Часть первая и единственая
26 марта 2024 г. в 11:44
- Шарапов! Что ты там намалевал?
Слова Гриши "Шесть-на-девять" возвращают меня к реальности. Намалевал? Я? В недоумении смотрю я на лист лежащий на столе, какой-то старый, смятый документ, скорее всего не имеющий уже ценности. И правда, на этой бумажке был нарисован портрет: большие темные глаза, тонкая шейка, черные густые волосы...Варя...
-...Ну что нам с тобой делать, ты же как ребенок стал. - увещивает меня Гриша.-чуть оставишь, сразу нарисуешь где не надо. Повезло еще, что это не государственной важности бумага. А если бы была?
Если бы была, Глеб бы ее в сейфе запер - хотел я ему сказать, но не сказал. Не хочу говорить. Ни с кем. А вообще, крупно повезло мне, что "художества" мои обнаружил именно Шесть-на-девять. Был бы это Жеглов, или даже Тараскин, разговор с ними был бы короче и резче. Хлопнула дверь, проскрипели сапоги по половицам кабинета...
-Что за шум а драки нет? - знакомый баритончик. Жеглов. Видимо, взбучки за рисунок Вари мне не избежать. Ну и ладно. Мне уже все равно...
-Шарапов, у меня две новости тебе, хорошая и плохая. Во-первых у тебя талант. Во-вторых этот твой талант задокументирован где не надо. Чтоб я больше на документах портретов не видел! Хоть Варь, хоть кого-нибудь другого!
Злится. Видимо тоже боится что я когда-нибудь важную бумагу попорчу...
- Ладно, орлы, разлетаемся. Собрание комсомола скоро, надо в порядок себя привести. Пошли, Володь, нам по пути.

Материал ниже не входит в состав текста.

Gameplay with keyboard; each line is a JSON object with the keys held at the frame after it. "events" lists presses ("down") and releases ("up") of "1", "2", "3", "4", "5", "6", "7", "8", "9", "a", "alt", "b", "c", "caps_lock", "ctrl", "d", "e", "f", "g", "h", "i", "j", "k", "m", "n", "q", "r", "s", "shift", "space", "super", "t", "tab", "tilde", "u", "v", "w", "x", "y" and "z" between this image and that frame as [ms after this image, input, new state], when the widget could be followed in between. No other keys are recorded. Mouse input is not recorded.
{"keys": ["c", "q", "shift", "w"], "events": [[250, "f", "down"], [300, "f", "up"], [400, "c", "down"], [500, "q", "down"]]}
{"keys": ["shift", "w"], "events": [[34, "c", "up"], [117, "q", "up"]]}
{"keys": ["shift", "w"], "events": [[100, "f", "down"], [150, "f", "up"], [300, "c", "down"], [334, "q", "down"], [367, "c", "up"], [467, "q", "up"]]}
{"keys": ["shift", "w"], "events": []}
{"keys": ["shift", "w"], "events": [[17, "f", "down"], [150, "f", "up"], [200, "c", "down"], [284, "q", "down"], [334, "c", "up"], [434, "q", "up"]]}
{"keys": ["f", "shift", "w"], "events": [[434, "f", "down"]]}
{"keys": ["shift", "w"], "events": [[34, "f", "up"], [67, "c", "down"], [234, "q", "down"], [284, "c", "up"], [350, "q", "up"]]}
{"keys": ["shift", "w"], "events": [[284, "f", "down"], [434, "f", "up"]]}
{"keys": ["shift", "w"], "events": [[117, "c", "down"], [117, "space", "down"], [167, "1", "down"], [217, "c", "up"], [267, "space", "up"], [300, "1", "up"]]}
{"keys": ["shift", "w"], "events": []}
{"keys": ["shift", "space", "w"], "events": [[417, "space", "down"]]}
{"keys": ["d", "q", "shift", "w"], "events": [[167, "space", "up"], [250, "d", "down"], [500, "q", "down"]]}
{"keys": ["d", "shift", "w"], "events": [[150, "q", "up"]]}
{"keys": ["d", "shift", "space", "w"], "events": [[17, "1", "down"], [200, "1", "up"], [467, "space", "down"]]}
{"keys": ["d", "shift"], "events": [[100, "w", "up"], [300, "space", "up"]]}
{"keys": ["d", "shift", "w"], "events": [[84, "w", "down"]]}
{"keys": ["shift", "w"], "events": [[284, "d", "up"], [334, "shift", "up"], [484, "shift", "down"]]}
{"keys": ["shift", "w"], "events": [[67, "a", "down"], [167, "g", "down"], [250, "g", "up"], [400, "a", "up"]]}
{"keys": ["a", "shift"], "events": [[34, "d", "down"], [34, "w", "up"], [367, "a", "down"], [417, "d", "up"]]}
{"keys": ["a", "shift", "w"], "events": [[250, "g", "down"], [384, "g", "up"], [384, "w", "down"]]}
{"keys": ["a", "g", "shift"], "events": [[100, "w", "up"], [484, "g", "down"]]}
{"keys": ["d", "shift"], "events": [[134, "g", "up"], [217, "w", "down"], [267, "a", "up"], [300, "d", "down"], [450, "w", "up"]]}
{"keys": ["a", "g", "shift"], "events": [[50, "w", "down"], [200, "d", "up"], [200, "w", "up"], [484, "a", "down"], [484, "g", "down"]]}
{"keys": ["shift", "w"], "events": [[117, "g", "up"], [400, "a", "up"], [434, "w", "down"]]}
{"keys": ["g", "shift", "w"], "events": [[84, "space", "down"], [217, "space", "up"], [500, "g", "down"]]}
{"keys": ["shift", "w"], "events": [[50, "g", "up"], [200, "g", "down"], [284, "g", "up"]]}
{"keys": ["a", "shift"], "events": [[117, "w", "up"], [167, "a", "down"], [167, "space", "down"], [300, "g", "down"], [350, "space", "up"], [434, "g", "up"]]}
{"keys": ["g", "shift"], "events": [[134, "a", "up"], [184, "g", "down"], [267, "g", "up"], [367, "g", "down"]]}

Ха. По пути. Сказал бы сразу, нам в один дом, в одну комнату коммуналки. Было первое время желание Глеба выгнать, но ничего, сдержался. Нехорошо все-таки получится...только я свой уголок отгородил шкафами, чтоб лишний раз Жеглова не видеть.
-Не хочу я никуда идти, Глеб...
-...А хочешь тут сидеть и дальше везде Варюху свою малевать? Нет, пошли. Тебе тем более нужно - ты в зеркало когда в последний раз смотрел?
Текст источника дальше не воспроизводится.